■ **Problem requirements**
Starting with the line containing "focal_35mm: 28" and going on through the line containing "focal_mm: 4.9", return the lines of the data below exactly, and only those.
________________________________________
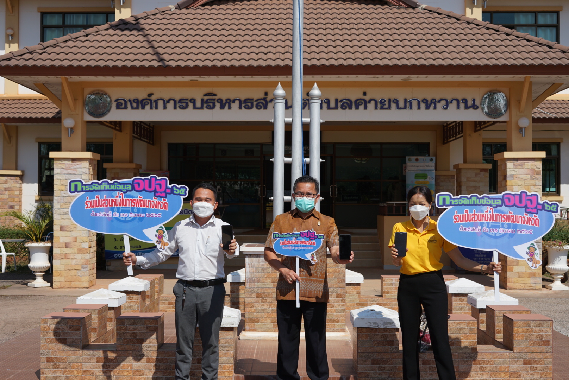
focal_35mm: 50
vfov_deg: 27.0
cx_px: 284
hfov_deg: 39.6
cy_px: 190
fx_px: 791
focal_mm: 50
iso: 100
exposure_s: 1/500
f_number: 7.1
________________________________________
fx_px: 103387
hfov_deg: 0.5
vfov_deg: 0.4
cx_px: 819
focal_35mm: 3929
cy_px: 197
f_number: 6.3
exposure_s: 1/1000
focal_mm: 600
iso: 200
________________________________________
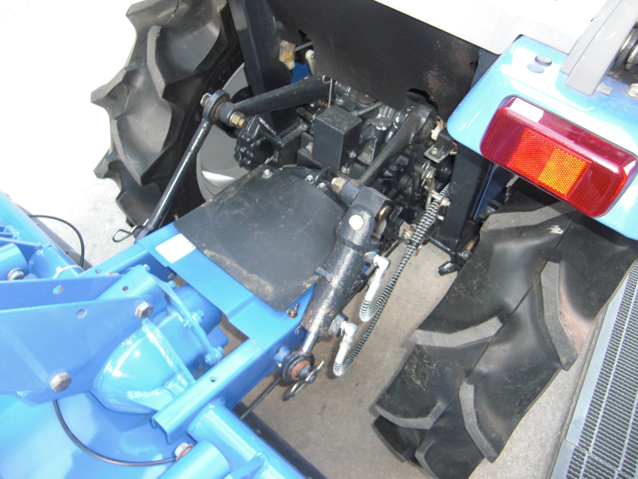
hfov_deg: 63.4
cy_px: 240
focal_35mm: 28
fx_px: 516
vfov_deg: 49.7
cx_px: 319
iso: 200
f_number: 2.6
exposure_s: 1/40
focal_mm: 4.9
________________________________________
■ **Exercise output**
focal_35mm: 28
fx_px: 516
vfov_deg: 49.7
cx_px: 319
iso: 200
f_number: 2.6
exposure_s: 1/40
focal_mm: 4.9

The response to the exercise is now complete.